MANUSCRIT AUTOGRAPHE DE 2 Feuillets D'UN EXTRAIT DE LA MORT DANS L'ÂME(3e volume des Chemins de la Liberté), mettant en scène les personnages de Philippe et Daniel. Le manuscrit, sur lequel apparaissent plusieurs repentirs, présente des différences de forme avec le texte définitif.

Selon une note parue dans l'édition de la Pléiade, on connaît deux ensembles de manuscrits de La mort dans l'âme : ces deux feuillets sont vraisemblablement issus du manuscrit dit "de Paris". Ils sont en effet rédigés sur papier à "anneaux T", comme le 3e cahier du manuscrit du Paris, qui couvre cette section du roman. Anciennement propriété d'une personne de l'entourage de Sartre, le manuscrit a été dispersé. Très abouti, il "semble [dans bien des cas] plus correct que le que le texte publié", et "semble même présenter un état de l'oeuvre plus élaboré que le texte qui a finalement été publié par Sartre".  (Sartre : Oeuvres Romanesques. 2018. pp. 2024-2025).

Daniel, en se promenant dans le Paris occupé, rencontre Philippe, un jeune déserteur sur le point de se suicider. Daniel l'en dissuade et l'invite chez lui, projetant de le séduire -- la scène se déroule dans l'appartement de Daniel :

"C'était l'heure où les objets débordent de leurs contours et fusent dans la grisaille cotonneuse du soir.  [plus rien n'était en place, ni les choses, ni les gens ] la confusion de sentiments et des choses [il devenait naturel de parler de sentiments indéfinissables] l'amour, ce n'était pas l'amour ; l'amitié, c'était beaucoup plus que l'amitié ; Daniel, caché, parlait d'amitié, il n'était plus qu'une voix chaude et calme. Les fenêtres glissaient dans la pénombre d'un long mouvement immobile, la chambre c'était une fenêtre. Philippe,  muet sur le divan, c'était cette longue plante grise qui n'intimidait pas. Daniel reprit son souffle et Philippe en profita pour dire :

- Ce qu'il fait noir ! vous ne croyez pas que l'on pourrait allumer ? 
- Si l'électricité n'est pas coupée ! dit Daniel. 

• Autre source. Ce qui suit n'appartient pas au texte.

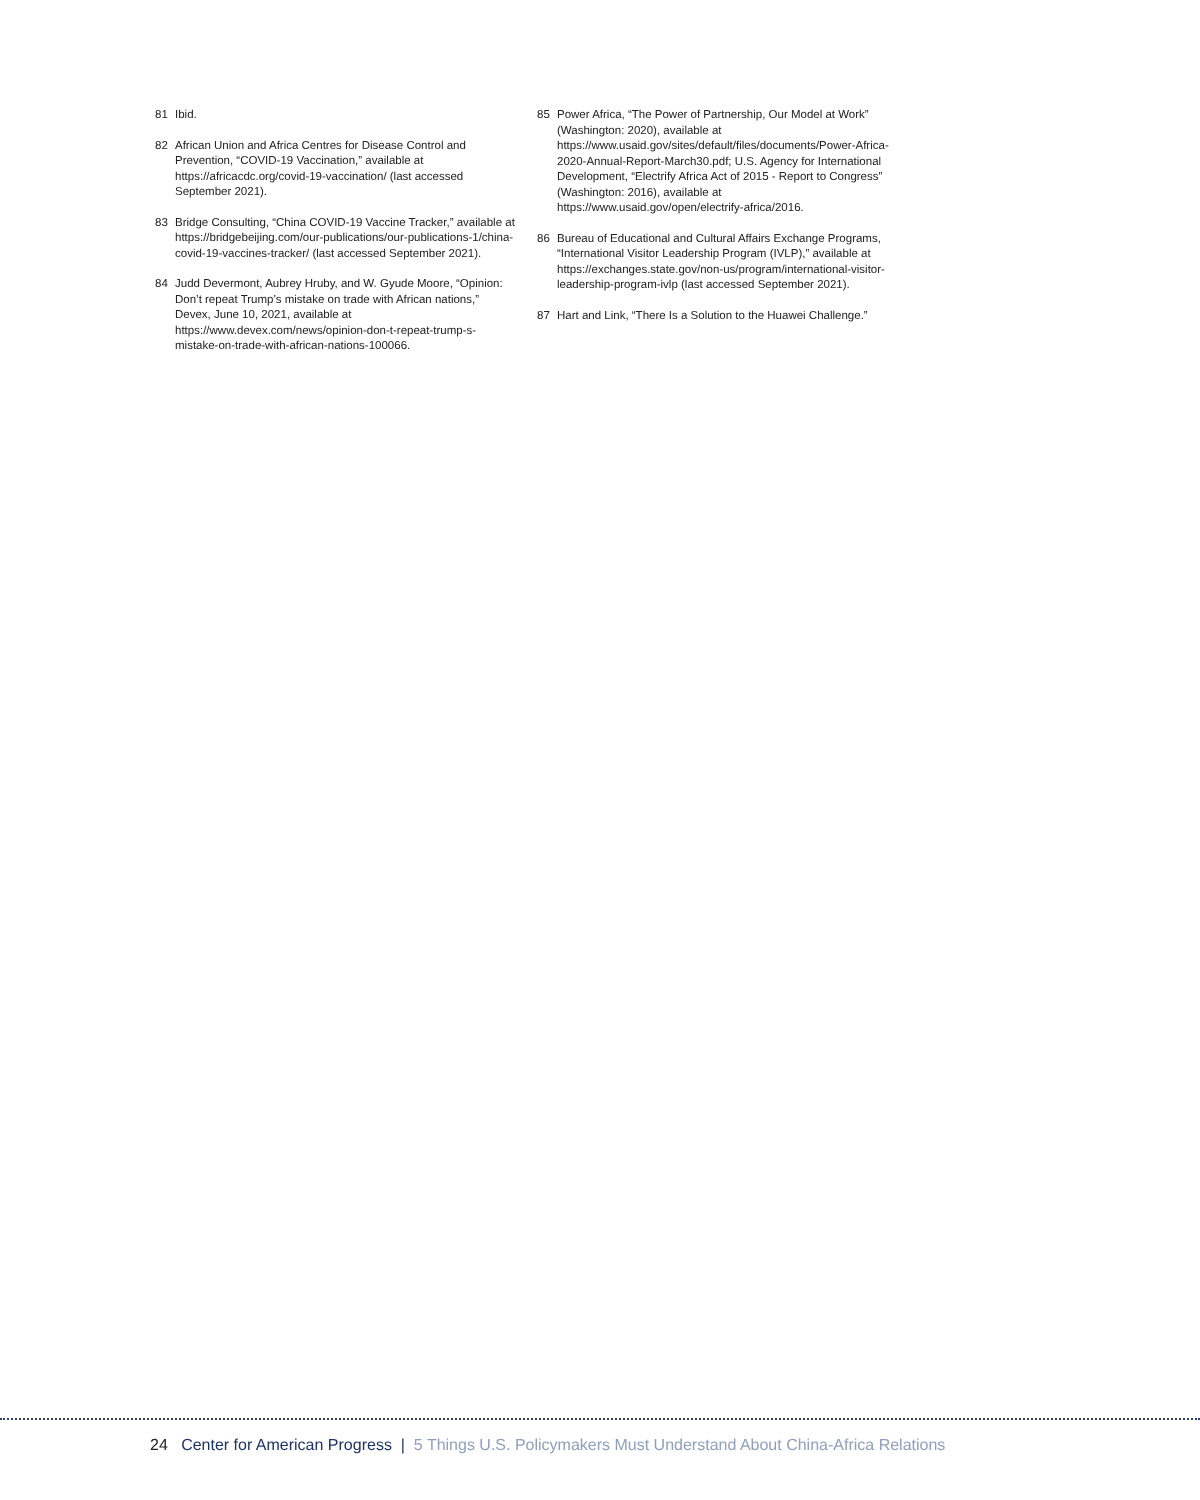81 Ibid.
82 African Union and Africa Centres for Disease Control and Prevention, “COVID-19 Vaccination,” available at https://africacdc.org/covid-19-vaccination/ (last accessed September 2021).
83 Bridge Consulting, “China COVID-19 Vaccine Tracker,” available at https://bridgebeijing.com/our-publications/our-publications-1/china-covid-19-vaccines-tracker/ (last accessed September 2021).
84 Judd Devermont, Aubrey Hruby, and W. Gyude Moore, “Opinion: Don’t repeat Trump’s mistake on trade with African nations,” Devex, June 10, 2021, available at https://www.devex.com/news/opinion-don-t-repeat-trump-s-mistake-on-trade-with-african-nations-100066.
85 Power Africa, “The Power of Partnership, Our Model at Work” (Washington: 2020), available at https://www.usaid.gov/sites/default/files/documents/Power-Africa-2020-Annual-Report-March30.pdf; U.S. Agency for International Development, “Electrify Africa Act of 2015 - Report to Congress” (Washington: 2016), available at https://www.usaid.gov/open/electrify-africa/2016.
86 Bureau of Educational and Cultural Affairs Exchange Programs, “International Visitor Leadership Program (IVLP),” available at https://exchanges.state.gov/non-us/program/international-visitor-leadership-program-ivlp (last accessed September 2021).
87 Hart and Link, “There Is a Solution to the Huawei Challenge.”
24 Center for American Progress | 5 Things U.S. Policymakers Must Understand About China-Africa Relations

Il se leva de mauvaise grâce : le moment était venu de subir l'épreuve de la lumière ; il ouvrit la fenêtre, se pencha au-dessus du vide et respira la silence  : tant de fois [accoudé] au balcon de cette même fenêtre, je voulais me fuir, et j'entendais souvent des pas, ils croissaient et se multipliaient, il marchaient sur mes pensées, de jours en jours et de bonnes santés rubicondes se croisaient sous ma fenêtre, portant, comme des lanternes, des bonnes consciences qui se saluaient au passages de leurs feux.  Morts. La rue est douce et sauvage, la chair tant de fois déchirée de la nuit s'est reformée ; Nuit pleine, nuit vierge, nuit sans hommes. Belle sanguine sans pépins ? Il tira les persiennes à regret, tourna la commutateur de la chambre et se jeta hors de l'ombre, le visage de Philippe se poussa contre les yeux de Daniel, Daniel sentait remuer dans son regard cette tête énorme et précise, fraîchement coupée, renversée, avec des yeux pleins de stupeur qui se fascinaient sur lui comme s'ils le voyaient pour la première fois ; il leva la main [ gauche et pinça le revers de son veston entre ses doigts : il avait peur d'être découvert.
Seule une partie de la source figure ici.